Inner depression or pressure from above (or behind)? Last March, the Lukoil Board of Directors issued a statement calling for a speedy end to the armed conflict in Ukraine and expressing its sincere closeness to all the victims. It was not the war that ended quickly, but the existence of Maganov. His death, wrote Fabrizio Dragosei and Davide Casati in Corriere, would only cause some confusion if it did not come after a series of more or less obscure suicides and incidents that began before the February invasion and then gradually became more frequent. From Leonid Schulman to Sergey Protasenya, a key figure in the gas sector who was found dead in a holiday resort in Spain along with his wife and daughter. The murder weapon: an axe.

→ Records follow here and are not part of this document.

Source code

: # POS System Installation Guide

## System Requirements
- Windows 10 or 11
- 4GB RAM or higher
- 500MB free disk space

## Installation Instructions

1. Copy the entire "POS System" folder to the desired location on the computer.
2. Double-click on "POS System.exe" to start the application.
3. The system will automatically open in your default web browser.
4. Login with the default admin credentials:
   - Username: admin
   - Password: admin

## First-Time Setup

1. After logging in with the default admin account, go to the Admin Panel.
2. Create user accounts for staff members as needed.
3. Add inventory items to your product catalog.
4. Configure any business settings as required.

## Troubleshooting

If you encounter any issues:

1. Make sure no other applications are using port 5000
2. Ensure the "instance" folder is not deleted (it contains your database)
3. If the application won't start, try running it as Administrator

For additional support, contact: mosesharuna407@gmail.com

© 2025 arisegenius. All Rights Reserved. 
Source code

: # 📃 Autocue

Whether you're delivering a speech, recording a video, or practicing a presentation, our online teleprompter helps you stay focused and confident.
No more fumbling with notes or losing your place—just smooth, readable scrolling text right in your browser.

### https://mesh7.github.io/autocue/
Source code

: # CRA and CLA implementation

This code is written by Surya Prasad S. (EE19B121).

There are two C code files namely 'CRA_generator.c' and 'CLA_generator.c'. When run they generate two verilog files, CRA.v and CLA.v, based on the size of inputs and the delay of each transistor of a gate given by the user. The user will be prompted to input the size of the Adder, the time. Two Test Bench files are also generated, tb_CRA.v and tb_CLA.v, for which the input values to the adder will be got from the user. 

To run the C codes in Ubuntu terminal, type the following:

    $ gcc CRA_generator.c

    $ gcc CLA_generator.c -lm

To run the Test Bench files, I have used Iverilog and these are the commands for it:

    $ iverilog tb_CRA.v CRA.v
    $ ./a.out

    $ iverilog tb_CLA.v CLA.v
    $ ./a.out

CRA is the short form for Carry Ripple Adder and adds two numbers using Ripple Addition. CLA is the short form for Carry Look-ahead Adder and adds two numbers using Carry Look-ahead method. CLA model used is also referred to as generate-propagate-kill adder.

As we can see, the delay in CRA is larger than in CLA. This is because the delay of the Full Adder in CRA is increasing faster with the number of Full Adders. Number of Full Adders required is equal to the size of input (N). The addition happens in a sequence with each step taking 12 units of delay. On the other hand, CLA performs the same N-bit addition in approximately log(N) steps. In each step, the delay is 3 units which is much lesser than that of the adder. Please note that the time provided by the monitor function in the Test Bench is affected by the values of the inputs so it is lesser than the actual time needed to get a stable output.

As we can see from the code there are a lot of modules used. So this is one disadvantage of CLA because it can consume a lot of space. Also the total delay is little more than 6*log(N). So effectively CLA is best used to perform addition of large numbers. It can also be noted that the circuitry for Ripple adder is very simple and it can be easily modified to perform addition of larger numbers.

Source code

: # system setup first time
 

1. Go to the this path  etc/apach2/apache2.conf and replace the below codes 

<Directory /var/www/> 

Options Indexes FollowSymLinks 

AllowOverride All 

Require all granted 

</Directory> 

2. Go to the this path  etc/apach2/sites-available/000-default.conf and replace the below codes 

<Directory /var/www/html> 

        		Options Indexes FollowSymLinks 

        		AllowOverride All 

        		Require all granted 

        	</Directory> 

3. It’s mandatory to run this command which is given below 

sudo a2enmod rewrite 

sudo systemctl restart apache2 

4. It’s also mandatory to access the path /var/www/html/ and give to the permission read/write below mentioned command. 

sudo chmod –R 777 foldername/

A group flying out the window is a more complicated and less believable way to end it all or stage a family suicide. More clearly, so to speak, the disappearance of Dan Ropoport, a Latvian made rich in Russia and vocal critic of the Putin government, who stormed out of a Washington building on the eve of August 15 with an orange hat on his head, flip-flops and in his pocket $2,620 in cash. Vladimir’s charcuterie king followed a similar trajectory (without flip-flops) and flew out of a window in the distant Indian city of Rayagada, in despair at the death of a fellow passenger. Was fate (or the Kremlin?) involved?